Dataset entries
╭──
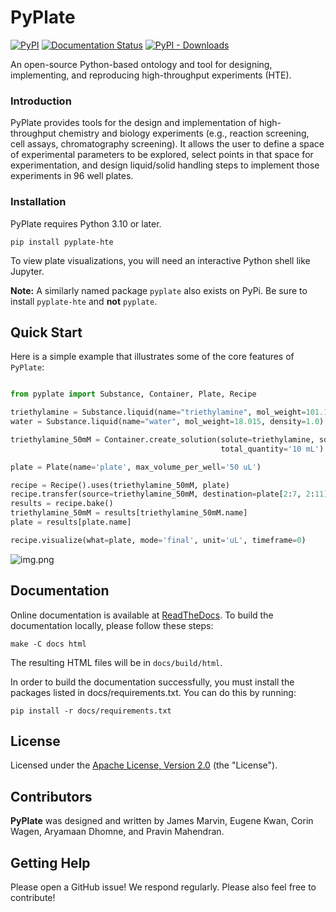 # PyPlate

[![PyPI](https://img.shields.io/pypi/v/pyplate-hte)](https://pypi.org/project/pyplate-hte)
[![Documentation Status](https://readthedocs.org/projects/pyplate-hte/badge/?version=latest)](https://pyplate-hte.readthedocs.io/en/latest/?badge=latest)
[![PyPI - Downloads](https://img.shields.io/pypi/dm/pyplate-hte)](https://pypi.org/project/pyplate-hte)

An open-source Python-based ontology and tool for designing, implementing, and reproducing high-throughput experiments (HTE).

### Introduction

PyPlate provides tools for the design and implementation of high-throughput chemistry and biology experiments (e.g., reaction screening, cell assays, chromatography screening).  It allows the user to define a space of experimental parameters to be explored, select points in that space for experimentation, and design liquid/solid handling steps to implement those experiments in 96 well plates.

### Installation

PyPlate requires Python 3.10 or later.

`pip install pyplate-hte`

To view plate visualizations, you will need an interactive Python shell like Jupyter.

**Note:** A similarly named package `pyplate` also exists on PyPi.  Be sure to install `pyplate-hte` and **not** `pyplate`.

## Quick Start

Here is a simple example that illustrates some of the core features of `PyPlate`:

```python

from pyplate import Substance, Container, Plate, Recipe

triethylamine = Substance.liquid(name="triethylamine", mol_weight=101.19, density=0.726)
water = Substance.liquid(name="water", mol_weight=18.015, density=1.0)

triethylamine_50mM = Container.create_solution(solute=triethylamine, solvent=water, concentration='50 mM',
                                               total_quantity='10 mL')

plate = Plate(name='plate', max_volume_per_well='50 uL')

recipe = Recipe().uses(triethylamine_50mM, plate)
recipe.transfer(source=triethylamine_50mM, destination=plate[2:7, 2:11], quantity='10 uL')
results = recipe.bake()
triethylamine_50mM = results[triethylamine_50mM.name]
plate = results[plate.name]

recipe.visualize(what=plate, mode='final', unit='uL', timeframe=0)

```

![img.png](images/simple_visualization.png)

## Documentation

Online documentation is available at [ReadTheDocs](https://pyplate-hte.readthedocs.io/en/latest/).  To build the documentation locally, please follow these steps:

``make -C docs html``

The resulting HTML files will be in `docs/build/html`.

In order to build the documentation successfully, you must install the packages listed in docs/requirements.txt.  You can do this by running:

``pip install -r docs/requirements.txt``

## License

Licensed under the [Apache License, Version 2.0](https://www.apache.org/licenses/LICENSE-2.0) (the "License").

## Contributors

**PyPlate** was designed and written by James Marvin, Eugene Kwan, Corin Wagen, Aryamaan Dhomne, and Pravin Mahendran.

## Getting Help

Please open a GitHub issue!  We respond regularly.  Please also feel free to contribute!
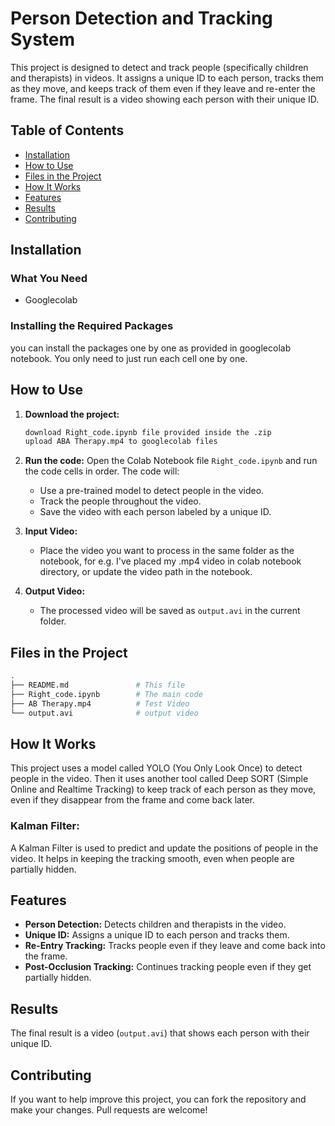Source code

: 
# Person Detection and Tracking System

This project is designed to detect and track people (specifically children and therapists) in videos. It assigns a unique ID to each person, tracks them as they move, and keeps track of them even if they leave and re-enter the frame. The final result is a video showing each person with their unique ID.

## Table of Contents
- [Installation](#installation)
- [How to Use](#how-to-use)
- [Files in the Project](#files-in-the-project)
- [How It Works](#how-it-works)
- [Features](#features)
- [Results](#results)
- [Contributing](#contributing)

## Installation

### What You Need
- Googlecolab

### Installing the Required Packages
you can install the packages one by one as provided in googlecolab notebook.
You only need to just run each cell one by one.

## How to Use

1. **Download the project:**
    ```bash
    download Right_code.ipynb file provided inside the .zip
    upload ABA Therapy.mp4 to googlecolab files
    ```

2. **Run the code:**
    Open the Colab Notebook file `Right_code.ipynb` and run the code cells in order. The code will:
    - Use a pre-trained model to detect people in the video.
    - Track the people throughout the video.
    - Save the video with each person labeled by a unique ID.

3. **Input Video:**
    - Place the video you want to process in the same folder as the notebook, for e.g. I've placed my .mp4 video in colab notebook directory, or update the video path in the notebook.

4. **Output Video:**
    - The processed video will be saved as `output.avi` in the current folder.

## Files in the Project

```bash
.
├── README.md               # This file
├── Right_code.ipynb        # The main code 
├── AB Therapy.mp4          # Test Video
└── output.avi              # output video
```

## How It Works

This project uses a model called YOLO (You Only Look Once) to detect people in the video. Then it uses another tool called Deep SORT (Simple Online and Realtime Tracking) to keep track of each person as they move, even if they disappear from the frame and come back later.

### Kalman Filter:
A Kalman Filter is used to predict and update the positions of people in the video. It helps in keeping the tracking smooth, even when people are partially hidden.

## Features

- **Person Detection:** Detects children and therapists in the video.
- **Unique ID:** Assigns a unique ID to each person and tracks them.
- **Re-Entry Tracking:** Tracks people even if they leave and come back into the frame.
- **Post-Occlusion Tracking:** Continues tracking people even if they get partially hidden.

## Results

The final result is a video (`output.avi`) that shows each person with their unique ID.

## Contributing

If you want to help improve this project, you can fork the repository and make your changes. Pull requests are welcome!

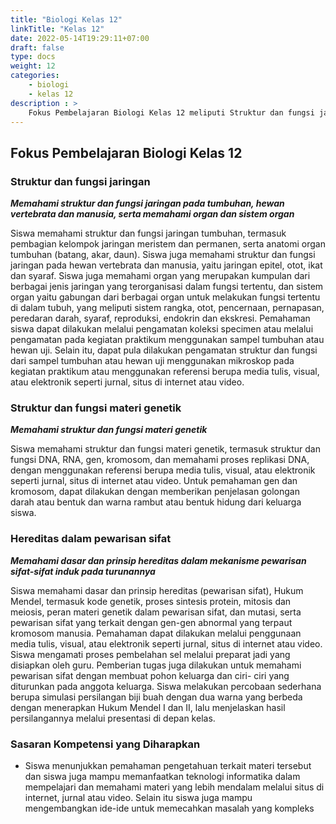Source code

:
 ```yaml
---
title: "Biologi Kelas 12"
linkTitle: "Kelas 12"
date: 2022-05-14T19:29:11+07:00
draft: false
type: docs
weight: 12
categories:
    - biologi
    - kelas 12
description : >
    Fokus Pembelajaran Biologi Kelas 12 meliputi Struktur dan fungsi jaringan, Struktur dan fungsi materi genetik serta Hereditas dalam pewarisan sifat.
---
```

## Fokus Pembelajaran Biologi Kelas 12
### Struktur dan fungsi jaringan
***Memahami struktur dan fungsi jaringan pada tumbuhan, hewan vertebrata dan manusia, serta memahami organ dan sistem organ***

Siswa memahami struktur dan fungsi jaringan tumbuhan, termasuk pembagian kelompok jaringan meristem dan permanen, serta anatomi organ tumbuhan (batang, akar, daun). Siswa juga memahami struktur dan fungsi jaringan pada hewan vertebrata dan manusia, yaitu jaringan epitel, otot, ikat dan syaraf. Siswa juga memahami organ yang merupakan kumpulan dari berbagai jenis jaringan yang terorganisasi dalam fungsi tertentu, dan sistem organ yaitu gabungan dari berbagai organ untuk melakukan fungsi tertentu di dalam tubuh, yang meliputi sistem rangka, otot, pencernaan, pernapasan, peredaran darah, syaraf, reproduksi, endokrin dan ekskresi. Pemahaman siswa dapat dilakukan melalui pengamatan koleksi specimen atau melalui pengamatan pada kegiatan praktikum menggunakan sampel tumbuhan atau hewan uji. Selain itu, dapat pula dilakukan pengamatan struktur dan fungsi dari sampel tumbuhan atau hewan uji menggunakan mikroskop pada kegiatan praktikum atau menggunakan referensi berupa media tulis, visual, atau elektronik seperti jurnal, situs di internet atau video.

### Struktur dan fungsi materi genetik
***Memahami struktur dan fungsi materi genetik***

Siswa memahami struktur dan fungsi materi genetik, termasuk struktur dan fungsi DNA, RNA, gen, kromosom, dan memahami proses replikasi DNA, dengan menggunakan referensi berupa media tulis, visual, atau elektronik seperti jurnal, situs di internet atau video. Untuk pemahaman gen dan kromosom, dapat dilakukan dengan memberikan penjelasan golongan darah atau bentuk dan warna rambut atau bentuk hidung dari keluarga siswa.

### Hereditas dalam pewarisan sifat
***Memahami dasar dan prinsip hereditas dalam mekanisme pewarisan sifat-sifat induk pada turunannya***

Siswa memahami dasar dan prinsip hereditas (pewarisan sifat), Hukum Mendel, termasuk kode genetik, proses sintesis protein, mitosis dan meiosis, peran materi genetik dalam pewarisan sifat, dan mutasi, serta pewarisan sifat yang terkait dengan gen-gen abnormal yang terpaut kromosom manusia. Pemahaman dapat dilakukan melalui penggunaan media tulis, visual, atau elektronik seperti jurnal, situs di internet atau video. Siswa mengamati proses pembelahan sel melalui preparat jadi yang disiapkan oleh guru. Pemberian tugas juga dilakukan untuk memahami pewarisan sifat dengan membuat pohon keluarga dan ciri- ciri yang diturunkan pada anggota keluarga. Siswa melakukan percobaan sederhana berupa simulasi persilangan biji buah dengan dua warna yang berbeda dengan menerapkan Hukum Mendel I dan II, lalu menjelaskan hasil persilangannya melalui presentasi di depan kelas.

### Sasaran Kompetensi yang Diharapkan
- Siswa menunjukkan pemahaman pengetahuan terkait materi tersebut dan siswa juga mampu memanfaatkan teknologi informatika dalam mempelajari dan memahami materi yang lebih mendalam melalui situs di internet, jurnal atau video. Selain itu siswa juga mampu mengembangkan ide-ide untuk memecahkan masalah yang kompleks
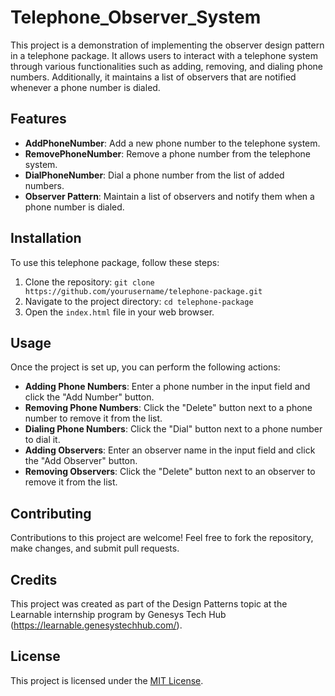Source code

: # Telephone_Observer_System

This project is a demonstration of implementing the observer design pattern in a telephone package. It allows users to interact with a telephone system through various functionalities such as adding, removing, and dialing phone numbers. Additionally, it maintains a list of observers that are notified whenever a phone number is dialed.

## Features

- **AddPhoneNumber**: Add a new phone number to the telephone system.
- **RemovePhoneNumber**: Remove a phone number from the telephone system.
- **DialPhoneNumber**: Dial a phone number from the list of added numbers.
- **Observer Pattern**: Maintain a list of observers and notify them when a phone number is dialed.

## Installation

To use this telephone package, follow these steps:

1. Clone the repository: `git clone https://github.com/yourusername/telephone-package.git`
2. Navigate to the project directory: `cd telephone-package`
3. Open the `index.html` file in your web browser.

## Usage

Once the project is set up, you can perform the following actions:

- **Adding Phone Numbers**: Enter a phone number in the input field and click the "Add Number" button.
- **Removing Phone Numbers**: Click the "Delete" button next to a phone number to remove it from the list.
- **Dialing Phone Numbers**: Click the "Dial" button next to a phone number to dial it.
- **Adding Observers**: Enter an observer name in the input field and click the "Add Observer" button.
- **Removing Observers**: Click the "Delete" button next to an observer to remove it from the list.

## Contributing

Contributions to this project are welcome! Feel free to fork the repository, make changes, and submit pull requests.

## Credits

This project was created as part of the Design Patterns topic at the Learnable internship program by Genesys Tech Hub (https://learnable.genesystechhub.com/).

## License

This project is licensed under the [MIT License](https://opensource.org/licenses/MIT).
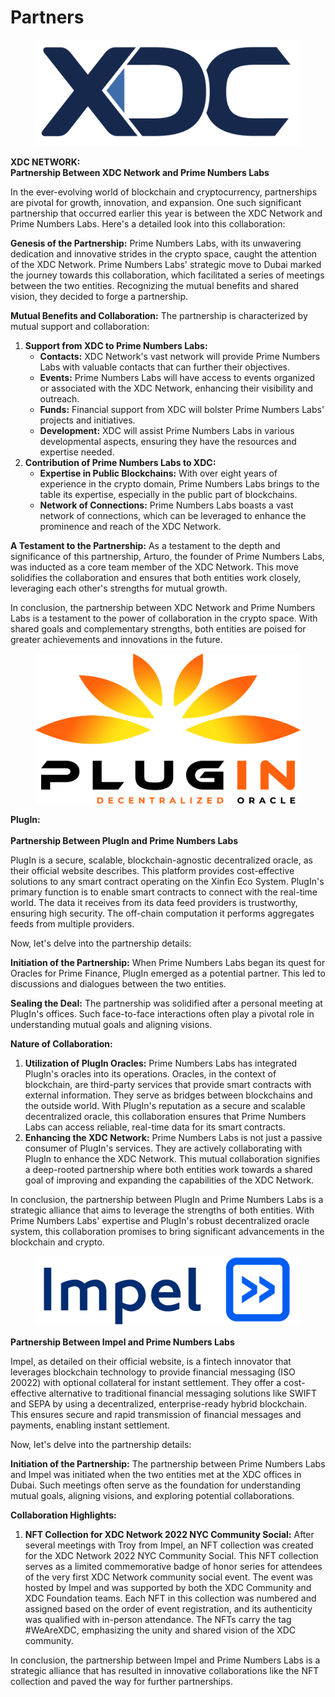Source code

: # Partners

<figure><img src="../.gitbook/assets/XDC-Primary-Color-Logo.png" alt=""><figcaption></figcaption></figure>

**XDC NETWORK:** \
**Partnership Between XDC Network and Prime Numbers Labs**

In the ever-evolving world of blockchain and cryptocurrency, partnerships are pivotal for growth, innovation, and expansion. One such significant partnership that occurred earlier this year is between the XDC Network and Prime Numbers Labs. Here's a detailed look into this collaboration:

**Genesis of the Partnership:** Prime Numbers Labs, with its unwavering dedication and innovative strides in the crypto space, caught the attention of the XDC Network. Prime Numbers Labs' strategic move to Dubai marked the journey towards this collaboration, which facilitated a series of meetings between the two entities. Recognizing the mutual benefits and shared vision, they decided to forge a partnership.

**Mutual Benefits and Collaboration:** The partnership is characterized by mutual support and collaboration:

1. **Support from XDC to Prime Numbers Labs:**
   * **Contacts:** XDC Network's vast network will provide Prime Numbers Labs with valuable contacts that can further their objectives.
   * **Events:** Prime Numbers Labs will have access to events organized or associated with the XDC Network, enhancing their visibility and outreach.
   * **Funds:** Financial support from XDC will bolster Prime Numbers Labs' projects and initiatives.
   * **Development:** XDC will assist Prime Numbers Labs in various developmental aspects, ensuring they have the resources and expertise needed.
2. **Contribution of Prime Numbers Labs to XDC:**
   * **Expertise in Public Blockchains:** With over eight years of experience in the crypto domain, Prime Numbers Labs brings to the table its expertise, especially in the public part of blockchains.
   * **Network of Connections:** Prime Numbers Labs boasts a vast network of connections, which can be leveraged to enhance the prominence and reach of the XDC Network.

**A Testament to the Partnership:** As a testament to the depth and significance of this partnership, Arturo, the founder of Prime Numbers Labs, was inducted as a core team member of the XDC Network. This move solidifies the collaboration and ensures that both entities work closely, leveraging each other's strengths for mutual growth.

In conclusion, the partnership between XDC Network and Prime Numbers Labs is a testament to the power of collaboration in the crypto space. With shared goals and complementary strengths, both entities are poised for greater achievements and innovations in the future.





<figure><img src="../.gitbook/assets/logo-PLI.png" alt=""><figcaption></figcaption></figure>

**PlugIn:**\
\
**Partnership Between PlugIn and Prime Numbers Labs**

PlugIn is a secure, scalable, blockchain-agnostic decentralized oracle, as their official website describes. This platform provides cost-effective solutions to any smart contract operating on the Xinfin Eco System. PlugIn's primary function is to enable smart contracts to connect with the real-time world. The data it receives from its data feed providers is trustworthy, ensuring high security. The off-chain computation it performs aggregates feeds from multiple providers.

Now, let's delve into the partnership details:

**Initiation of the Partnership:** When Prime Numbers Labs began its quest for Oracles for Prime Finance, PlugIn emerged as a potential partner. This led to discussions and dialogues between the two entities.

**Sealing the Deal:** The partnership was solidified after a personal meeting at PlugIn's offices. Such face-to-face interactions often play a pivotal role in understanding mutual goals and aligning visions.

**Nature of Collaboration:**

1. **Utilization of PlugIn Oracles:** Prime Numbers Labs has integrated PlugIn's oracles into its operations. Oracles, in the context of blockchain, are third-party services that provide smart contracts with external information. They serve as bridges between blockchains and the outside world. With PlugIn's reputation as a secure and scalable decentralized oracle, this collaboration ensures that Prime Numbers Labs can access reliable, real-time data for its smart contracts.
2. **Enhancing the XDC Network:** Prime Numbers Labs is not just a passive consumer of PlugIn's services. They are actively collaborating with PlugIn to enhance the XDC Network. This mutual collaboration signifies a deep-rooted partnership where both entities work towards a shared goal of improving and expanding the capabilities of the XDC Network.

In conclusion, the partnership between PlugIn and Prime Numbers Labs is a strategic alliance that aims to leverage the strengths of both entities. With Prime Numbers Labs' expertise and PlugIn's robust decentralized oracle system, this collaboration promises to bring significant advancements in the blockchain and crypto.



<figure><img src="../.gitbook/assets/impel-white.png" alt=""><figcaption></figcaption></figure>

**Partnership Between Impel and Prime Numbers Labs**

Impel, as detailed on their official website, is a fintech innovator that leverages blockchain technology to provide financial messaging (ISO 20022) with optional collateral for instant settlement. They offer a cost-effective alternative to traditional financial messaging solutions like SWIFT and SEPA by using a decentralized, enterprise-ready hybrid blockchain. This ensures secure and rapid transmission of financial messages and payments, enabling instant settlement.

Now, let's delve into the partnership details:

**Initiation of the Partnership:** The partnership between Prime Numbers Labs and Impel was initiated when the two entities met at the XDC offices in Dubai. Such meetings often serve as the foundation for understanding mutual goals, aligning visions, and exploring potential collaborations.

**Collaboration Highlights:**

1. **NFT Collection for XDC Network 2022 NYC Community Social:** After several meetings with Troy from Impel, an NFT collection was created for the XDC Network 2022 NYC Community Social. This NFT collection serves as a limited commemorative badge of honor series for attendees of the very first XDC Network community social event. The event was hosted by Impel and was supported by both the XDC Community and XDC Foundation teams. Each NFT in this collection was numbered and assigned based on the order of event registration, and its authenticity was qualified with in-person attendance. The NFTs carry the tag #WeAreXDC, emphasizing the unity and shared vision of the XDC community.

In conclusion, the partnership between Impel and Prime Numbers Labs is a strategic alliance that has resulted in innovative collaborations like the NFT collection and paved the way for further partnerships.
╰──
- _AIM OF THE EXERCISE_
Please report all lines in the entries where "back" appears.

- _OUTPUT BELOW_
This project uses a model called YOLO (You Only Look Once) to detect people in the video. Then it uses another tool called Deep SORT (Simple Online and Realtime Tracking) to keep track of each person as they move, even if they disappear from the frame and come back later.
- **Re-Entry Tracking:** Tracks people even if they leave and come back into the frame.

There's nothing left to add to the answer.